Document text:

----------------

4

In our church we have a few Ukrain refugees that visit the churc. To give them un understanding of the sermon, I made an app to send the translations real-time to Telegram.

I have implemented the Google speech-to-text API following this tutorial: https://github.com/googleapis/java-speech/blob/main/samples/snippets/src/main/java/com/example/speech/InfiniteStreamRecognize.java

This works well, but the recognition is often not accurate enough. Is it possible in Google to add audio files with transcriptions so that it can learn the output of the speaker? We have always the same speaker so if I can get Google to 'know' the speaker, I think the accuracy can be much higher. Or maybe somebody has another idea how to improve the accuracy? I did try the speech adaption boost (https://cloud.google.com/speech-to-text/docs/boost), but that wasn't really helpful.

1 Answers1

1

In context to your question I consulted the documentation and found some techniques that can perhaps be helpful for your problem statement. Please find below a description of the techniques:

  1. You can improve the transcription results by using “Model adaptation” techniques. It improves the transcription results by helping Speech-to-Text recognize specific words or phrases more frequently than other options that might otherwise be suggested.

    Also in context to the technique there is a model adaptation boosting feature which can be pretty useful for fine-tuning the biasing of the recognition model. Please check the following link for more information.


  1. You can also make use of the enhanced models to improve the quality of STT. By default, STT has two types of phone call model that you can use for speech recognition, a standard model and an enhanced model. The enhanced model can provide better results at a higher price (although you can reduce the price by opting into data logging).

  1. I would also like to draw your attention to the improvement of STT by use of classes. This concept is part of model adaptation technique where classes represent common concepts that occur in natural language, such as monetary units and calendar dates. A class allows you to improve transcription accuracy for large groups of words that map to a common concept, but that don't always include identical words or phrases.

----------------

Dataset extract:
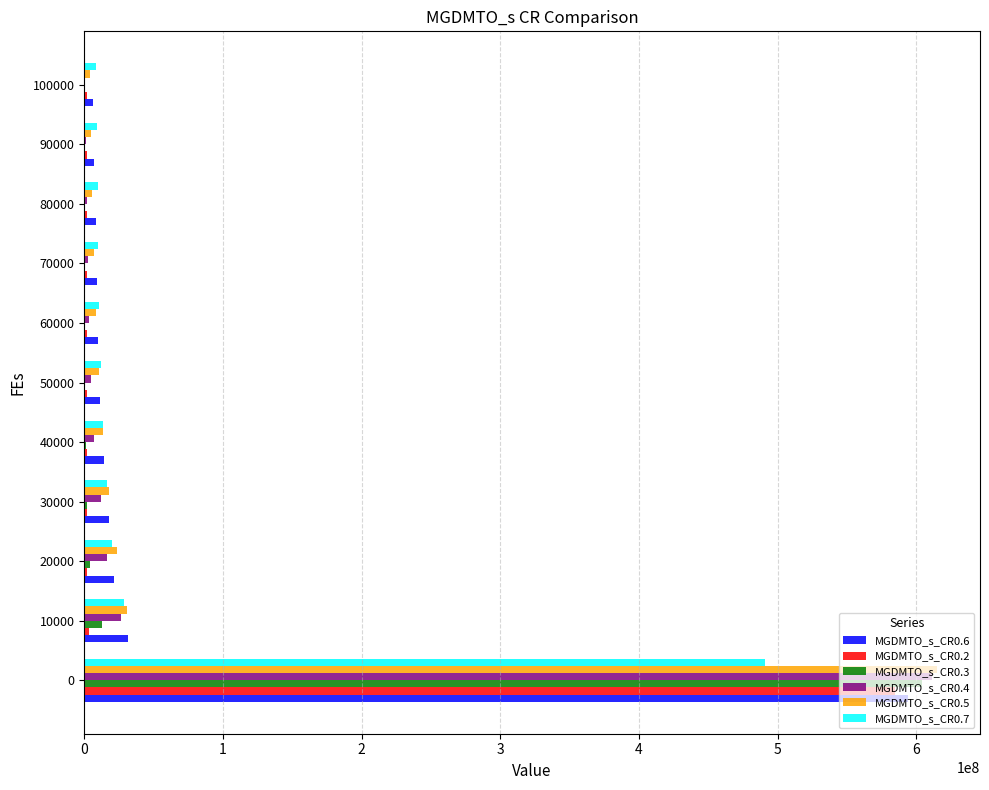

What is the sum of all MGDMTO_s_CR0.3 values?

627834788.0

----------------

Required action:
Write the next part of the forum thread about improving Google speech-to-text accuracy, picking up after its last sentence.

Written response:
    Please note there are predefined classes available and to use a class in model adaptation, include a class token in the phrases field of a PhraseSet resource. Refer to the list of supported class tokens to see which tokens are available for your language.

    Apart from that, one other approach to improve the STT accuracy can be by addition of common phrases (single and multi-word) in the phrases field of a PhraseSet object. You can try to create a list of frequently used phrases and add that in the STT and check if there is an improvement in the outcome.

    Also, the audio channels that you are trying to transcribe, if it contains multiple channels, this document can be useful as well.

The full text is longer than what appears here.